Today's task is to light a candle, remember and give thanks.
I will be traveling somewhere tonight, and so I will light the candle at lunch time and spend a couple of minutes reflecting.
The things I will remember: those who are no longer with us. This year Corey lost a colleague he was very fond of, and an aunt to cancer. While I did not know either of those people, I will remember them, and all others who have suffered and lost the fight to any kind of disease. My great aunt Maureen died of a heart attack on Tuesday. She was a wonderful person, who I loved seeing once in a while when I was a little girl. Unfortunately, due to distance, I did not know her as well as I would have liked to.
Things I will be thankful for: my health, my family and my job. I may complain about the last two, but I realise I am incredibly lucky to have the people I do in my life (family includes the friends I've made into my family). I am surrounded by people who love me, and who would turn up at my doorstep tomorrow if they knew I needed them.
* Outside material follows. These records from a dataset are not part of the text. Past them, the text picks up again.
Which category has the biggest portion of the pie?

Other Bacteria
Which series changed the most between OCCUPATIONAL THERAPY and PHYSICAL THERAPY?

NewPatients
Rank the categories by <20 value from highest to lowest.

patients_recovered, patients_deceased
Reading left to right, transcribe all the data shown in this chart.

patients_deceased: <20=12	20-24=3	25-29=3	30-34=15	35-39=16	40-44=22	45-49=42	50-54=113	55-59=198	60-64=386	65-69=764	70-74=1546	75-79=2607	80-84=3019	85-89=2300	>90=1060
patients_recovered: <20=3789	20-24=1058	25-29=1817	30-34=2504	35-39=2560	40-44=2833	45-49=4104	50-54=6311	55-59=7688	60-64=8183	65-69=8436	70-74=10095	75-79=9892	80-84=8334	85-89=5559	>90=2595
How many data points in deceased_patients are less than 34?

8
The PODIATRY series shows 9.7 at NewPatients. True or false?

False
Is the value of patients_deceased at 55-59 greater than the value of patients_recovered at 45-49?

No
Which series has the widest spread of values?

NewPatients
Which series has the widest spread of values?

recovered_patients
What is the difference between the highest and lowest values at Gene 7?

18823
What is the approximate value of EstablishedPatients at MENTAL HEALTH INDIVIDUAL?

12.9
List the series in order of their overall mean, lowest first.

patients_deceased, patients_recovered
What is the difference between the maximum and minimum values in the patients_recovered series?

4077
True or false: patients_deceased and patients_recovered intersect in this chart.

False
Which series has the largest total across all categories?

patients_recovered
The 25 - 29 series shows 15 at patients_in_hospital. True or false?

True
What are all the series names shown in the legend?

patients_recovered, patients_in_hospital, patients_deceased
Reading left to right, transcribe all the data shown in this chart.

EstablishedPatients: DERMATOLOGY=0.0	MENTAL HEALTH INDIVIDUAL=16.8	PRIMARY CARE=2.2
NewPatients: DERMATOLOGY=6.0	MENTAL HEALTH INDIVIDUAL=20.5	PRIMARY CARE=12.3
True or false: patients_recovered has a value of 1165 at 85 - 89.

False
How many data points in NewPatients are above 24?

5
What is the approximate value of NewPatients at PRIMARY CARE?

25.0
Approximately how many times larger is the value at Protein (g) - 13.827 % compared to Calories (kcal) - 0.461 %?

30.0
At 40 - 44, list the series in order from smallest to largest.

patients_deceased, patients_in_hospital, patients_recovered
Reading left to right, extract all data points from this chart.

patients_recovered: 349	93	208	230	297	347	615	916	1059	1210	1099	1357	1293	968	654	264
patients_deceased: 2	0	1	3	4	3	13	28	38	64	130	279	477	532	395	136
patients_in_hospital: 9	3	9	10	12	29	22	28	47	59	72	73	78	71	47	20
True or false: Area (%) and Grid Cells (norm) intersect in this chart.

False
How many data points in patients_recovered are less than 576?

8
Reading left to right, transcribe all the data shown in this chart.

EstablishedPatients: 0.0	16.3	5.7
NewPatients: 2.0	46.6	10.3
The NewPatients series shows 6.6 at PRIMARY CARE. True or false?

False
So thank you. Thank you to my friends, who are always there, even after I've disappeared and stopped communicating for a while. Who understand me better than I understand myself, sometimes. Who make me laugh and put up with my moods. To Beth, who may be in Luxembourg, but is still the sister I never knew I had. Thank you to Joe, who lets me try and "improve" him with good grace and the knowledge I really don't mean him any harm. When the truth is, I do love him just the way he is.
Thank you to my parents, who put up with me through a childhood of tantrum throwing, teenage years of arguing (and tantrum throwing of a different sort) and strops. You were right about some things (but not all!). Thank you for supporting me, for being there even when you disapprove of the choices I have made. For believing in me more than I believe in myself. I know that I am the person I am because of you.
And thank to Corey. For a man who is so patient and calm, when I am not. For a man who cleans the flat for me when I am away all weekend, even though he had to get up for work at 4 am (just because he knows how important it is I have a clean flat), who then comes to pick me up at the train station and holds me as I cry in the middle of the street. Who puts up with my grumpy moods, and appreciates my insane moments. Who encourages me, and reminds me I am so much more than I think I am. Even though others have the impression I'm "the boss", that I'm the stronger one in the relationship, he is my rock. He is my quieter, but nevertheless just as strong partner who calms me and helps me be the person I want to be.
There are so many things I have to be thankful for. As I go through today, I will make a note of them, to remind myself on the days when I complain, when I moan about my lot in life, that I actually have a lot to be grateful for.